There seem to be two recurring ideas. Firstly, my time here is not a “once in a lifetime” experience. I was asked today “Have you been to Bordeaux?” and again my reply to these questions was “Not yet, maybe someday I’ll check it out”. I’m here as an Irishman, and I’m here with all the privileges this brings. We have been spending time with two people from Queensland recently, and after watching their struggles to be able to stay in Europe for the next six months, I have felt even more lucky than before. It’s deceptive to ask if I’m enjoying this time, because it seems most often framed in the context of “enjoy this once in a lifetime experience”. I feel happy I can enjoy my time here, and I don’t have to concern myself with things like “enjoy it while I can” or “see it while I’m here”. I can come back to Berlin any time I please, and I can go to Bordeaux any time I please. I could do both those things. Or I may not do either, I haven’t decided yet. Which brings me to the second thought:

The unknown is much less of a bitch. After spending the last month with no real plans, I have grown far more comfortable with not knowing where we will be in four days time. Not long after landing I remember feeling a little overwhelmed with the choice on offer, and it seems we made decisions to travel onto other cities for no real reason – other than “we felt like it”. The amount of choice seemed in itself an immobiliser, as the choices we could have made we endless, and about endless things. I could in one day decide to have pasta for lunch and travel to another country the next day. Now don’t get me wrong, I think “I felt like it” is as good a reason as any to travel on or stay put, but it seems to me I wasn’t really thinking about where we were and if we would like to stay, as the rest of Europe seemed to be screaming out... these are the best problems I’ve ever had...

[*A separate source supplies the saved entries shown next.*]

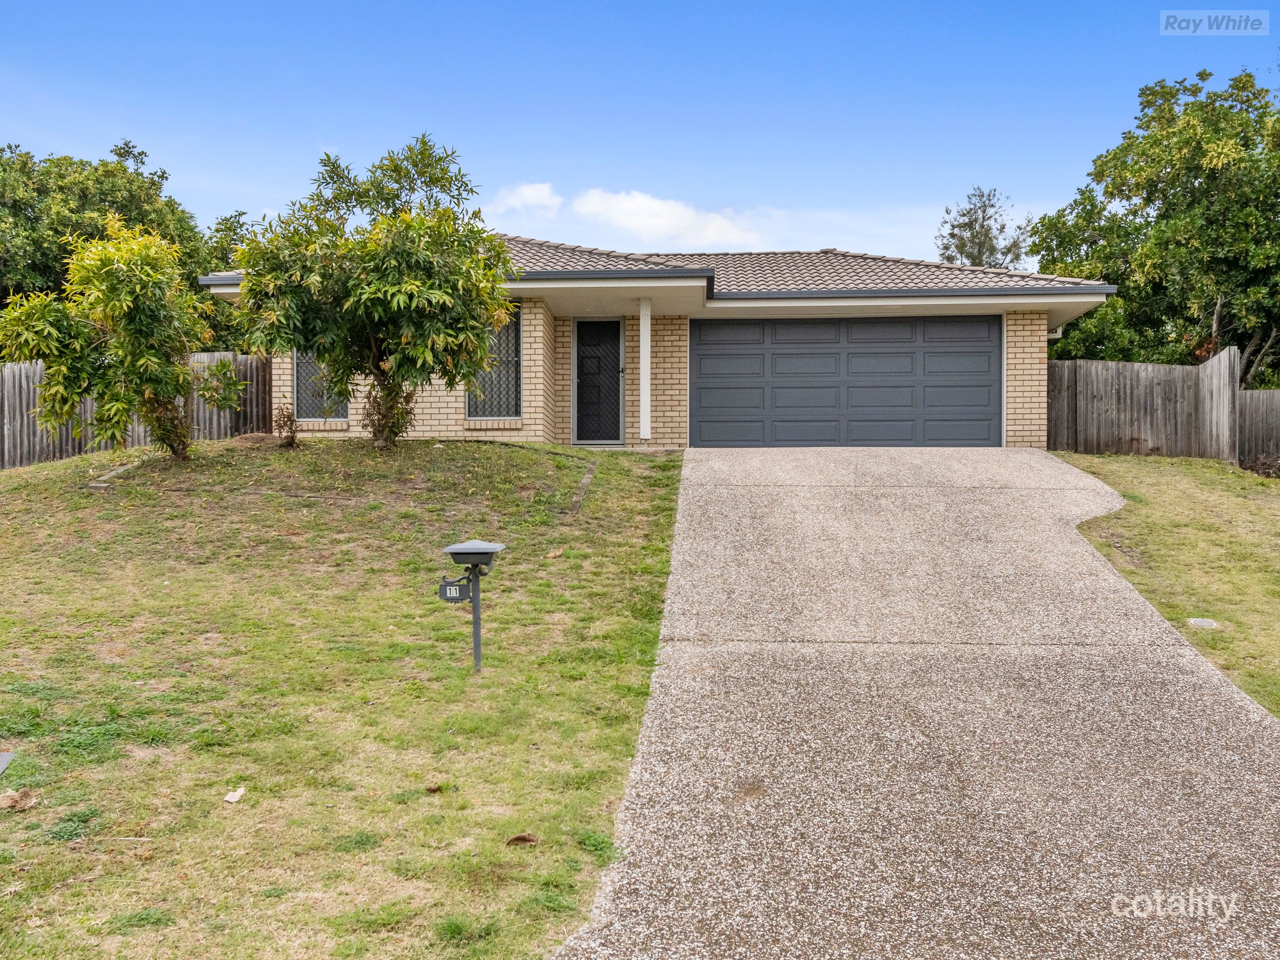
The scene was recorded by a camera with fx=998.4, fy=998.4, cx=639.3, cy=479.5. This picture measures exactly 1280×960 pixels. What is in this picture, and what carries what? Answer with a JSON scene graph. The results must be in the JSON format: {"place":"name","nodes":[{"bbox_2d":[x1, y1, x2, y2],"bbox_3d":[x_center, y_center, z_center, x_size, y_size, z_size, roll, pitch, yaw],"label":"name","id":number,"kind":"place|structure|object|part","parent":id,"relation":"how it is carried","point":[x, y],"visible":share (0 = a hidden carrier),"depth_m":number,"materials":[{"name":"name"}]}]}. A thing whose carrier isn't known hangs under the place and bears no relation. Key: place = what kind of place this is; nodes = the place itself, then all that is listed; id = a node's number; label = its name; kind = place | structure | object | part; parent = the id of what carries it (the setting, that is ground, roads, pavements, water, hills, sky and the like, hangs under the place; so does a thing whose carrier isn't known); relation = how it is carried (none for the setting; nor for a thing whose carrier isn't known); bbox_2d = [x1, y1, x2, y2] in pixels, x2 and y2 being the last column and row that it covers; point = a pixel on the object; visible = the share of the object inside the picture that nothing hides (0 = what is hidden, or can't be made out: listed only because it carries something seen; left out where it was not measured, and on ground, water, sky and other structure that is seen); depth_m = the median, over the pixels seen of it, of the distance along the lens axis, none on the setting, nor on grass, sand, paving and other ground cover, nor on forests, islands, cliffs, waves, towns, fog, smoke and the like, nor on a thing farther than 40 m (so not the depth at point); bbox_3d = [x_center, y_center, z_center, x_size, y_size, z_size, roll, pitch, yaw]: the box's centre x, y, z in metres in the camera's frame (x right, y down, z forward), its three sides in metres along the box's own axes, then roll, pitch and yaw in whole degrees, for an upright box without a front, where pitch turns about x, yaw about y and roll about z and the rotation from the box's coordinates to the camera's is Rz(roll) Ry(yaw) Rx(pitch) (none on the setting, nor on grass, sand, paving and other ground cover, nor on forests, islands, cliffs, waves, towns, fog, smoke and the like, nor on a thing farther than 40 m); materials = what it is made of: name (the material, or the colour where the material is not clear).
{"place":"outdoors","nodes":[
{"label":"outdoors","id":0,"kind":"place"},
{"bbox_2d":[0,435,685,959],"label":"lawn","id":1,"kind":"structure","parent":0,"point":[415,450],"materials":[{"name":"green plant"}]},
{"bbox_2d":[0,750,15,775],"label":"utility cover","id":2,"kind":"object","parent":1,"relation":"on","point":[1,767],"visible":0.99,"depth_m":5.02,"materials":[{"name":"grey concrete"}]},
{"bbox_2d":[0,789,37,811],"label":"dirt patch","id":3,"kind":"object","parent":1,"relation":"on","point":[25,802],"visible":0.99,"depth_m":4.53,"materials":[{"name":"brown"}]},
{"bbox_2d":[0,218,234,462],"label":"small tree","id":4,"kind":"object","parent":1,"relation":"on","point":[54,372],"visible":0.99,"depth_m":11.50,"materials":[{"name":"green plant"}]},
{"bbox_2d":[87,455,151,488],"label":"stone edging","id":5,"kind":"object","parent":1,"relation":"on","point":[99,485],"visible":0.61,"depth_m":11.53,"materials":[{"name":"grey"}]},
{"bbox_2d":[0,352,271,467],"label":"wooden fence","id":6,"kind":"object","parent":1,"relation":"on","point":[20,375],"visible":0.45,"depth_m":16.23,"materials":[{"name":"grey wood"}]},
{"bbox_2d":[222,786,245,803],"bbox_3d":[-1.936,1.508,4.768,0.114,0.044,0.123,0,1,-45],"label":"dry leaf","id":7,"kind":"object","parent":1,"relation":"on","point":[234,800],"visible":0.99,"depth_m":4.76,"materials":[{"name":"beige plant"}]},
{"bbox_2d":[272,399,298,446],"bbox_3d":[-4.552,-0.683,12.796,0.422,0.670,0.436,0,1,3],"label":"small shrub","id":8,"kind":"object","parent":1,"relation":"on","point":[287,418],"visible":0.97,"depth_m":12.76,"materials":[{"name":"brown plant"}]},
{"bbox_2d":[230,133,513,450],"bbox_3d":[-3.211,-2.226,12.328,3.493,3.935,3.277,0,1,34],"label":"tree","id":9,"kind":"object","parent":1,"relation":"on","point":[385,297],"visible":0.99,"depth_m":11.81,"materials":[{"name":"green plant"}]},
{"bbox_2d":[423,784,443,793],"bbox_3d":[-1.011,1.512,4.900,0.080,0.036,0.082,0,1,-39],"label":"dry leaf","id":10,"kind":"object","parent":1,"relation":"on","point":[430,789],"visible":0.98,"depth_m":4.88,"materials":[{"name":"brown"}]},
{"bbox_2d":[439,538,506,673],"bbox_3d":[-1.070,0.874,6.343,0.414,0.973,0.315,0,1,3],"label":"mailbox","id":11,"kind":"object","parent":1,"relation":"on","point":[475,614],"visible":0.98,"depth_m":6.29,"materials":[{"name":"metal"}]},
{"bbox_2d":[438,576,470,601],"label":"house number sign","id":12,"kind":"object","parent":11,"relation":"attached to","point":[459,587],"visible":0.91,"depth_m":6.20,"materials":[{"name":"grey metal"}]},
{"bbox_2d":[504,832,538,846],"bbox_3d":[-0.511,1.556,4.339,0.136,0.046,0.128,0,1,-37],"label":"dry leaf","id":13,"kind":"object","parent":1,"relation":"on","point":[525,840],"visible":0.97,"depth_m":4.32,"materials":[{"name":"brown"}]},
{"bbox_2d":[544,546,565,558],"bbox_3d":[-0.757,0.649,8.936,0.173,0.090,0.187,0,1,36],"label":"dry leaf","id":14,"kind":"object","parent":1,"relation":"on","point":[557,552],"visible":0.98,"depth_m":8.90,"materials":[{"name":"brown"}]},
{"bbox_2d":[568,460,597,514],"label":"stone edging","id":15,"kind":"object","parent":1,"relation":"on","point":[587,480],"visible":0.73,"depth_m":11.49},
{"bbox_2d":[487,181,562,215],"label":"cloud","id":16,"kind":"structure","parent":0,"point":[518,200],"materials":[{"name":"white"}]},
{"bbox_2d":[488,183,783,249],"label":"cloud","id":17,"kind":"structure","parent":0,"point":[650,205],"materials":[{"name":"white"}]},
{"bbox_2d":[0,0,1279,262],"label":"sky","id":18,"kind":"structure","parent":0,"point":[791,192],"materials":[{"name":"blue"}]},
{"bbox_2d":[194,232,1120,449],"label":"house","id":19,"kind":"structure","parent":0,"point":[1010,302],"depth_m":15.49,"materials":[{"name":"beige brick"}]},
{"bbox_2d":[292,350,345,418],"bbox_3d":[-4.828,-1.846,15.199,0.999,1.906,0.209,0,1,3],"label":"window","id":20,"kind":"structure","parent":19,"relation":"in","point":[300,364],"depth_m":15.23,"materials":[{"name":"glass"}]},
{"bbox_2d":[467,306,522,418],"bbox_3d":[-2.191,-1.796,14.930,0.898,1.984,0.332,0,1,3],"label":"window","id":21,"kind":"structure","parent":19,"relation":"in","point":[512,402],"depth_m":14.99,"materials":[{"name":"glass"}]},
{"bbox_2d":[573,318,623,443],"bbox_3d":[-0.690,-1.509,16.527,0.884,2.132,0.187,0,1,3],"label":"front door","id":22,"kind":"structure","parent":19,"relation":"in","point":[581,393],"depth_m":16.49,"materials":[{"name":"black metal"}]},
{"bbox_2d":[638,298,651,442],"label":"porch post","id":23,"kind":"object","parent":19,"relation":"attached to","point":[642,358],"visible":0.94,"depth_m":15.47,"materials":[{"name":"white paint"}]},
{"bbox_2d":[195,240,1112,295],"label":"tile roof","id":24,"kind":"structure","parent":19,"relation":"on","point":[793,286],"depth_m":15.87,"materials":[{"name":"grey tile"}]},
{"bbox_2d":[693,316,998,448],"bbox_3d":[3.194,-1.221,15.593,4.971,2.546,0.163,0,1,3],"label":"garage door","id":25,"kind":"structure","parent":19,"relation":"in","point":[801,353],"depth_m":15.49,"materials":[{"name":"grey metal"}]},
{"bbox_2d":[554,446,1279,959],"label":"driveway","id":26,"kind":"structure","parent":0,"point":[690,493],"materials":[{"name":"grey concrete"}]},
{"bbox_2d":[1052,451,1279,717],"label":"lawn","id":27,"kind":"structure","parent":0,"point":[1164,493],"materials":[{"name":"green plant"}]},
{"bbox_2d":[1044,349,1240,458],"bbox_3d":[8.233,-1.070,17.316,3.462,2.365,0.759,0,1,3],"label":"wooden fence","id":28,"kind":"object","parent":27,"relation":"on","point":[1080,391],"visible":0.73,"depth_m":17.38,"materials":[{"name":"brown wood"}]},
{"bbox_2d":[1186,616,1219,628],"bbox_3d":[4.631,1.195,8.227,0.254,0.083,0.243,0,1,3],"label":"utility cover","id":29,"kind":"object","parent":27,"relation":"in","point":[1207,622],"visible":0.95,"depth_m":8.19,"materials":[{"name":"grey"}]},
{"bbox_2d":[1236,387,1279,469],"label":"wooden fence","id":30,"kind":"object","parent":27,"relation":"on","point":[1273,393],"visible":0.78,"depth_m":17.23,"materials":[{"name":"brown wood"}]},
{"bbox_2d":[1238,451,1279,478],"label":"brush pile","id":31,"kind":"object","parent":27,"relation":"on","point":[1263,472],"visible":0.76,"depth_m":15.41,"materials":[{"name":"brown plant"}]},
{"label":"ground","id":32,"kind":"structure","parent":0},
{"bbox_2d":[0,138,252,356],"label":"tree","id":33,"kind":"object","parent":32,"relation":"on","point":[128,152],"visible":0.57,"depth_m":23.50,"materials":[{"name":"green plant"}]},
{"bbox_2d":[935,186,1038,268],"bbox_3d":[12.510,-5.512,36.323,4.304,10.320,4.510,0,1,34],"label":"tree","id":34,"kind":"object","parent":32,"relation":"on","point":[984,205],"visible":0.42,"depth_m":35.72,"materials":[{"name":"plant"}]},
{"bbox_2d":[1033,66,1279,387],"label":"tree","id":35,"kind":"object","parent":32,"relation":"on","point":[1130,299],"visible":0.89,"depth_m":21.42,"materials":[{"name":"green plant"}]}
]}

I woke up today and followed my morning non-routine. I was standing in the sun on a spring morning in Berlin, I had my coffee and I had my cigarette. I haven’t worked in six weeks, and I have no pressing need go back to work soon. I didn’t know what I’d do with my day. Not only this, but it didn’t matter, and I didn’t care. I knew I’d see, well, whatever I wanted. I knew I’d sit in the sun with a coffee and I knew I would do it until I decided to do something else. There will probably be more of this when we meet up with Jonnoe, but who knows, cause we haven’t decided yet.